Praesta, which coaches 450 top executives a year of whom 120 are senior women, has published research into the issues that top females discuss through their coaching.
Stepping into a new leadership role was the most common reason for organisations to sponsor both their senior men and women for coaching (59 per cent of women; 46 per cent of men). But a further 40 per cent of the senior men came because they were being given support with their aspirations to reach executive level, whilst fewer than 10 per cent of women were sponsored for this reason. Are women not asking and/or companies not noticing?
Mairi Eastwood, co-founder and partner at Praesta who led the research, said: “Last year Lord Davies of Abersoch set FTSE 100 companies the target to achieve 25 per cent of women board members by 2015. While there are now 22.4 per cent of female non-executives, the biggest challenge remains in increasing female executives – still only at 6.6 per cent.
“Many chief executives are extremely frustrated that, despite numerous initiatives, they can’t seem to persuade enough women to apply for senior roles. Our coaching holds some of the stories as to what is holding women back – and what chief executives need to do to overcome these blocks.”
There is a fine line for women between being seen as ‘too soft’ or ‘over aggressive’. The sponsors of more than a quarter of women (27 per cent) who were coached said they were over-aggressive – though most of the women strongly disputed this label. And six out of ten of these senior women lack confidence in their talents, even though they have demonstrated them by reaching the boardroom or just below.
Eastwood says a critical issue for women is to find a style of leadership that feels authentic “Women have relatively few role models. Their leadership style is often more consensual and can be seen as soft, but is actually very successful. Chief executives need to ensure they judge by results rather than methods and actively encourage a range of leadership styles.”
She adds that companies and HR directors need to look closely at the issue of female confidence: “It is striking that more than half of senior women want help with their confidence. It’s very late for this to be highlighted as an issue – and you wonder what is happening further down the organisation. We believe this is one of the keys to encouraging more women into senior roles.”
Other areas for chief executives to address include: reviewing their top talent identification processes to ensure they are not overlooking those who are highly skilled but lack confidence; encouraging different styles of leadership and breaking down stereotypes; creating a climate of trust so women and men can be open about the support they need and considering a sustained drive to get 30 per cent female representation at executive level.

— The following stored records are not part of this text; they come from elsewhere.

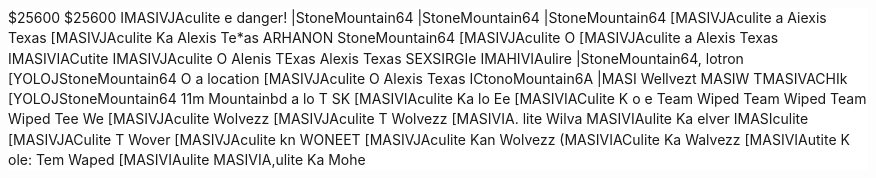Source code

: $25600
$25600
IMASIVJAculite e danger!
|StoneMountain64
|StoneMountain64
|StoneMountain64
[MASIVJAculite a Aiexis Texas
[MASIVJAculite Ka Alexis Te*as
ARHANON
StoneMountain64
[MASIVJAculite O
[MASIVJAculite a Alexis Texas
IMASIVIACutite
IMASIVJAculite O Alenis TExas
Alexis Texas
SEXSIRGIe
IMAHIVIAulire
|StoneMountain64,
lotron
[YOLOJStoneMountain64 O a location
[MASIVJAculite O Alexis Texas
ICtonoMountain6A
|MASI Wellvezt
MASIW
TMASIVACHIk
[YOLOJStoneMountain64
11m
Mountainbd a lo T
SK
[MASIVIAculite Ka lo Ee
[MASIVIACulite K o e
Team Wiped
Team Wiped
Team Wiped
Tee We
[MASIVJAculite Wolvezz
[MASIVJAculite T Wolvezz
[MASIVIA. lite Wilva
MASIVIAulite Ka elver
IMASIculite
[MASIVJACulite T Wover
[MASIVJAculite kn WONEET
[MASIVJAculite Kan Wolvezz
(MASIVIACulite Ka Walvezz
[MASIVIAutite K ole:
Tem Waped
[MASIVIAulite
MASIVIA,ulite Ka Mohe
 
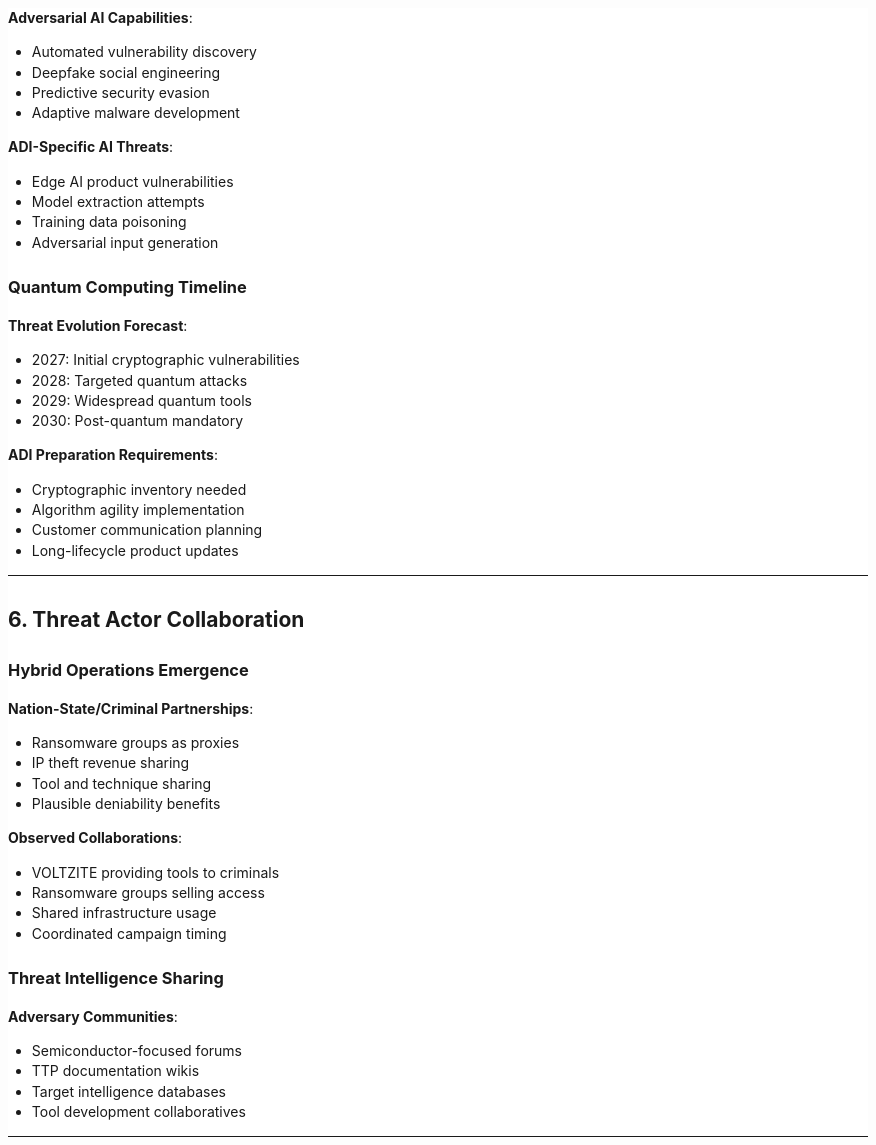 **Adversarial AI Capabilities**:
- Automated vulnerability discovery
- Deepfake social engineering
- Predictive security evasion
- Adaptive malware development

**ADI-Specific AI Threats**:
- Edge AI product vulnerabilities
- Model extraction attempts
- Training data poisoning
- Adversarial input generation

### Quantum Computing Timeline

**Threat Evolution Forecast**:
- 2027: Initial cryptographic vulnerabilities
- 2028: Targeted quantum attacks
- 2029: Widespread quantum tools
- 2030: Post-quantum mandatory

**ADI Preparation Requirements**:
- Cryptographic inventory needed
- Algorithm agility implementation
- Customer communication planning
- Long-lifecycle product updates

---

## 6. Threat Actor Collaboration

### Hybrid Operations Emergence

**Nation-State/Criminal Partnerships**:
- Ransomware groups as proxies
- IP theft revenue sharing
- Tool and technique sharing
- Plausible deniability benefits

**Observed Collaborations**:
- VOLTZITE providing tools to criminals
- Ransomware groups selling access
- Shared infrastructure usage
- Coordinated campaign timing

### Threat Intelligence Sharing

**Adversary Communities**:
- Semiconductor-focused forums
- TTP documentation wikis
- Target intelligence databases
- Tool development collaboratives

---
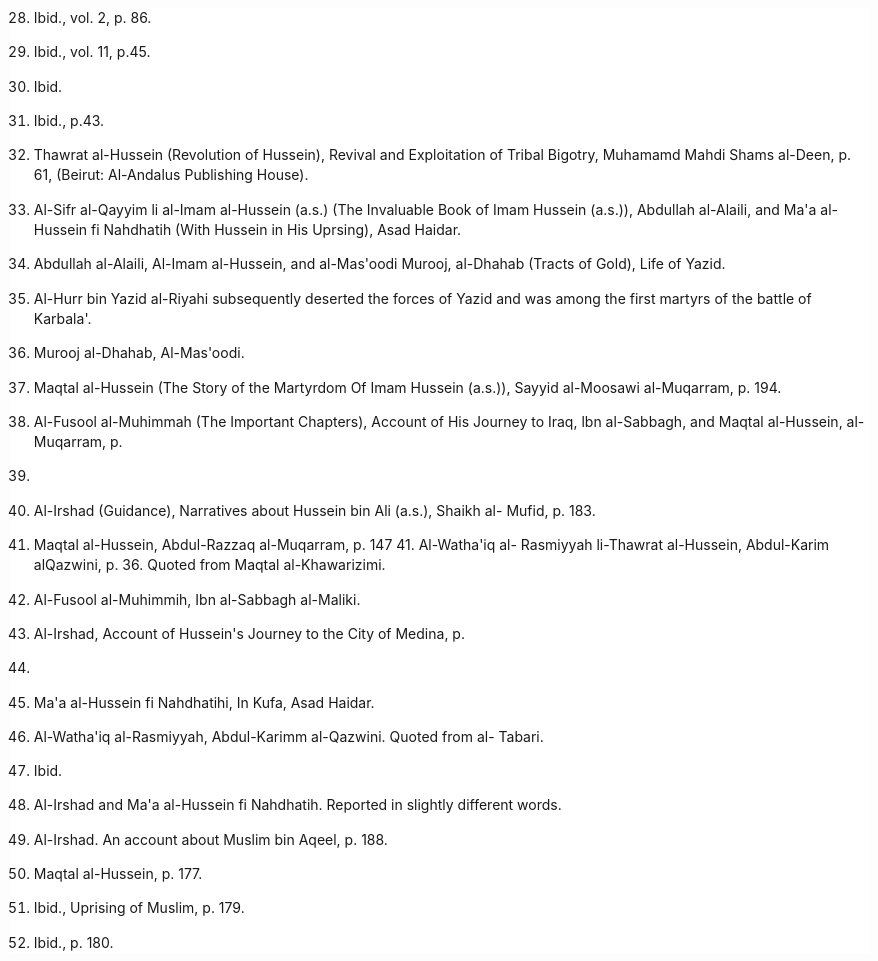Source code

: 28. Ibid., vol. 2, p. 86.

29. Ibid., vol. 11, p.45.

30. Ibid.

31. Ibid., p.43.

32. Thawrat al-Hussein (Revolution of Hussein), Revival and
Exploitation of Tribal Bigotry, Muhamamd Mahdi Shams al-Deen, p. 61,
(Beirut: Al-Andalus Publishing House).

33. Al-Sifr al-Qayyim li al-Imam al-Hussein (a.s.) (The Invaluable Book
of Imam Hussein (a.s.)), Abdullah al-Alaili, and Ma'a al-Hussein fi
Nahdhatih (With Hussein in His Uprsing), Asad Haidar.

34. Abdullah al-Alaili, Al-Imam al-Hussein, and al-Mas'oodi Murooj,
al-Dhahab (Tracts of Gold), Life of Yazid.

35. Al-Hurr bin Yazid al-Riyahi subsequently deserted the forces of
Yazid and was among the first martyrs of the battle of Karbala'.

36. Murooj al-Dhahab, Al-Mas'oodi.

37. Maqtal al-Hussein (The Story of the Martyrdom Of Imam Hussein
(a.s.)), Sayyid al-Moosawi al-Muqarram, p. 194.

38. Al-Fusool al-Muhimmah (The Important Chapters), Account of His
Journey to Iraq, lbn al-Sabbagh, and Maqtal al-Hussein, al-Muqarram, p.
142.

39. Al-Irshad (Guidance), Narratives about Hussein bin Ali (a.s.),
Shaikh al- Mufid, p. 183.

40. Maqtal al-Hussein, Abdul-Razzaq al-Muqarram, p. 147 41. Al-Watha'iq
al- Rasmiyyah li-Thawrat al-Hussein, Abdul-Karim alQazwini, p. 36.
Quoted from Maqtal al-Khawarizimi.

42. Al-Fusool al-Muhimmih, Ibn al-Sabbagh al-Maliki.

43. Al-Irshad, Account of Hussein's Journey to the City of Medina, p.
184.

44. Ma'a al-Hussein fi Nahdhatihi, In Kufa, Asad Haidar.

45. Al-Watha'iq al-Rasmiyyah, Abdul-Karimm al-Qazwini. Quoted from al-
Tabari.

46. Ibid.

47. Al-Irshad and Ma'a al-Hussein fi Nahdhatih. Reported in slightly
different words.

48. Al-Irshad. An account about Muslim bin Aqeel, p. 188.

49. Maqtal al-Hussein, p. 177.

50. Ibid., Uprising of Muslim, p. 179.

51. Ibid., p. 180.
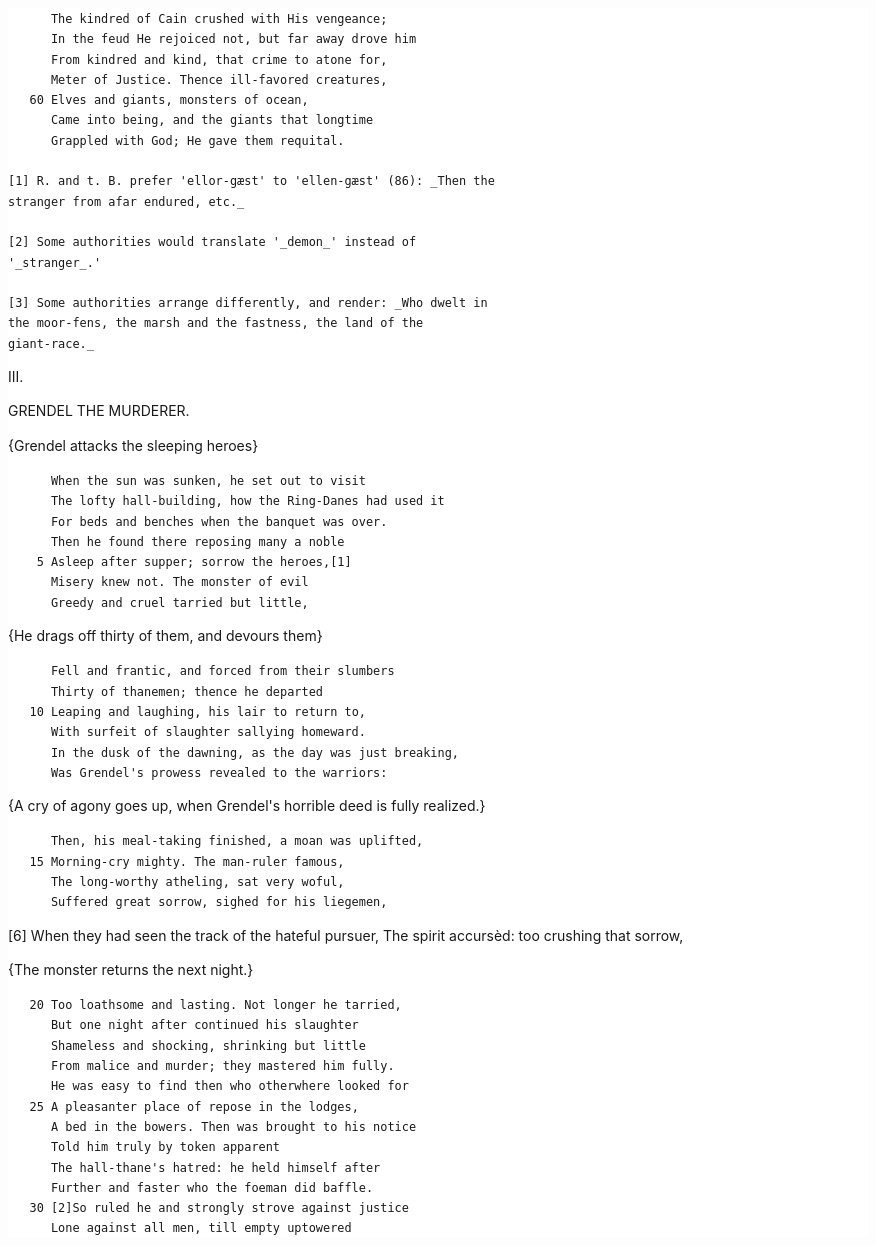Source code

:           The kindred of Cain crushed with His vengeance;
          In the feud He rejoiced not, but far away drove him
          From kindred and kind, that crime to atone for,
          Meter of Justice. Thence ill-favored creatures,
       60 Elves and giants, monsters of ocean,
          Came into being, and the giants that longtime
          Grappled with God; He gave them requital.

    [1] R. and t. B. prefer 'ellor-gæst' to 'ellen-gæst' (86): _Then the
    stranger from afar endured, etc._

    [2] Some authorities would translate '_demon_' instead of
    '_stranger_.'

    [3] Some authorities arrange differently, and render: _Who dwelt in
    the moor-fens, the marsh and the fastness, the land of the
    giant-race._




III.

GRENDEL THE MURDERER.


{Grendel attacks the sleeping heroes}

          When the sun was sunken, he set out to visit
          The lofty hall-building, how the Ring-Danes had used it
          For beds and benches when the banquet was over.
          Then he found there reposing many a noble
        5 Asleep after supper; sorrow the heroes,[1]
          Misery knew not. The monster of evil
          Greedy and cruel tarried but little,

{He drags off thirty of them, and devours them}

          Fell and frantic, and forced from their slumbers
          Thirty of thanemen; thence he departed
       10 Leaping and laughing, his lair to return to,
          With surfeit of slaughter sallying homeward.
          In the dusk of the dawning, as the day was just breaking,
          Was Grendel's prowess revealed to the warriors:

{A cry of agony goes up, when Grendel's horrible deed is fully realized.}

          Then, his meal-taking finished, a moan was uplifted,
       15 Morning-cry mighty. The man-ruler famous,
          The long-worthy atheling, sat very woful,
          Suffered great sorrow, sighed for his liegemen,
[6]       When they had seen the track of the hateful pursuer,
          The spirit accursèd: too crushing that sorrow,

{The monster returns the next night.}

       20 Too loathsome and lasting. Not longer he tarried,
          But one night after continued his slaughter
          Shameless and shocking, shrinking but little
          From malice and murder; they mastered him fully.
          He was easy to find then who otherwhere looked for
       25 A pleasanter place of repose in the lodges,
          A bed in the bowers. Then was brought to his notice
          Told him truly by token apparent
          The hall-thane's hatred: he held himself after
          Further and faster who the foeman did baffle.
       30 [2]So ruled he and strongly strove against justice
          Lone against all men, till empty uptowered
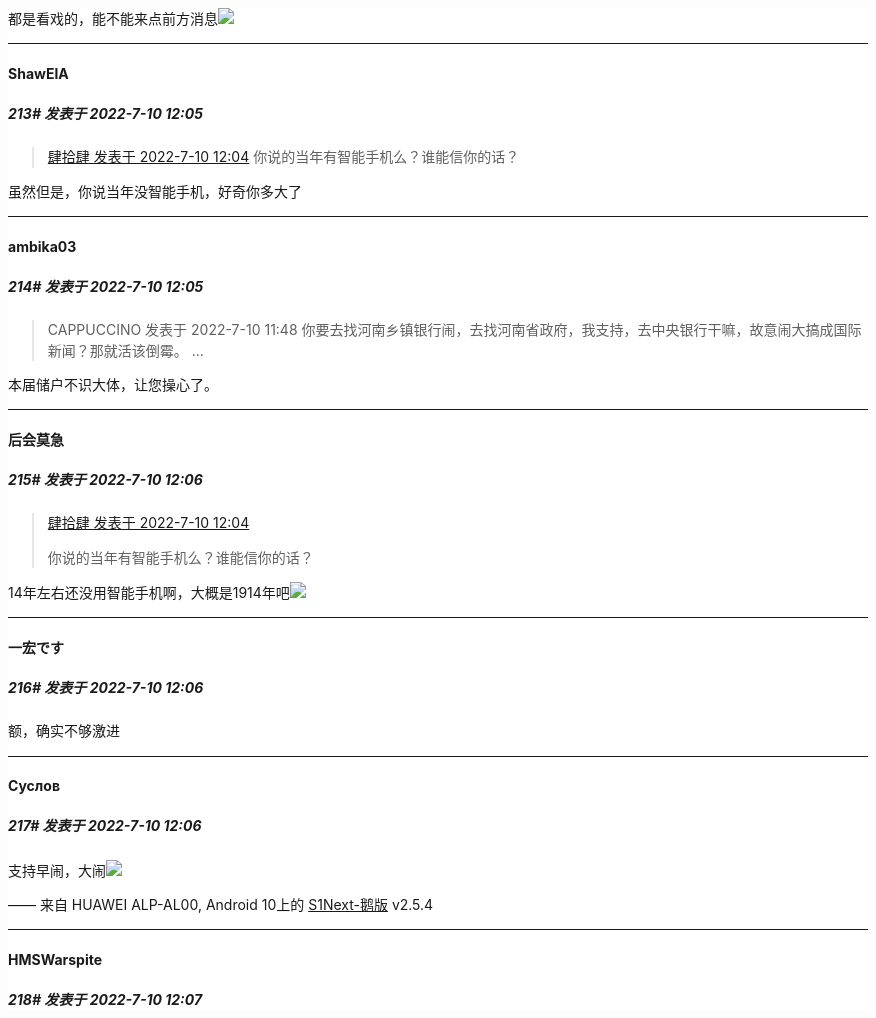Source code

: 都是看戏的，能不能来点前方消息<img src="https://static.saraba1st.com/image/smiley/face2017/012.png" referrerpolicy="no-referrer">

*****

####  ShawElA  
##### 213#       发表于 2022-7-10 12:05

<blockquote><a href="httphttps://bbs.saraba1st.com/2b/forum.php?mod=redirect&amp;goto=findpost&amp;pid=56592962&amp;ptid=2080259" target="_blank">肆拾肆 发表于 2022-7-10 12:04</a>
你说的当年有智能手机么？谁能信你的话？</blockquote>
虽然但是，你说当年没智能手机，好奇你多大了

*****

####  ambika03  
##### 214#       发表于 2022-7-10 12:05

<blockquote>CAPPUCCINO 发表于 2022-7-10 11:48
你要去找河南乡镇银行闹，去找河南省政府，我支持，去中央银行干嘛，故意闹大搞成国际新闻？那就活该倒霉。 ...</blockquote>
本届储户不识大体，让您操心了。

*****

####  后会莫急  
##### 215#       发表于 2022-7-10 12:06

<blockquote><a href="httphttps://bbs.saraba1st.com/2b/forum.php?mod=redirect&amp;goto=findpost&amp;pid=56592962&amp;ptid=2080259" target="_blank">肆拾肆 发表于 2022-7-10 12:04</a>

你说的当年有智能手机么？谁能信你的话？</blockquote>
14年左右还没用智能手机啊，大概是1914年吧<img src="https://static.saraba1st.com/image/smiley/face2017/065.png" referrerpolicy="no-referrer">

*****

####  一宏です  
##### 216#       发表于 2022-7-10 12:06

额，确实不够激进

*****

####  Суслов  
##### 217#       发表于 2022-7-10 12:06

支持早闹，大闹<img src="https://static.saraba1st.com/image/smiley/face2017/037.png" referrerpolicy="no-referrer">

—— 来自 HUAWEI ALP-AL00, Android 10上的 [S1Next-鹅版](https://github.com/ykrank/S1-Next/releases) v2.5.4

*****

####  HMSWarspite  
##### 218#       发表于 2022-7-10 12:07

A female FTSE board member came to Praesta because she found a particular all-male board was ‘Too much testosterone, even for me. I can’t get my points across. No one listens to me.’ The coaching identified she was very good at making clear business cases for actions and using influencing skills to position proposals she wanted adopted. She realised she had all the necessary abilities and was just being deflected and ‘deskilled’ by the culture.
Praesta’s coaching is paid for by the business or organisation. A director – often the chief executive – attends the first meeting to agree the objectives of the coaching. The top issues cited by directors are: developing influencing skills; establishing presence and gravitas; networking and stakeholder management skills.
While women agree they need help on influencing skills and having more presence, they also want help with confidence and managing office politics – which are not seen as major issues by their board directors.
The men and women who are coached by Praesta are generally in the top three levels in their organisation and typically aged around 45. By far the most common reason for women to be coached is because they have stepped into a new more senior role (59 per cent) against 46 per cent of men. Among the men, 40 per cent are coached because they aspire to be executives – against just ten per cent of women who are being supported in this aspiration.
The public sector has made a concerted effort to support more women into senior roles in recent years – nearly half of the women that Praesta coaches come from the public sector, as against just 18 per cent of the men. There are now higher proportions of women in senior public positions than in most sections of the private sector – providing a larger pipeline of female candidates for the top roles.
Lord O’Donnell of Clapham recently said that the civil service had already reached a point where half the permanent secretaries in the 16 home departments were women and that there was a growing contrast between the public and private sectors in terms of gender balance: “I’m really worried about the private sector in terms of its failure to pick up on a huge reservoir of talent in terms of women. I would never think I was conquering the diversity issue in the civil service if I put lots of female non-execs on the board.”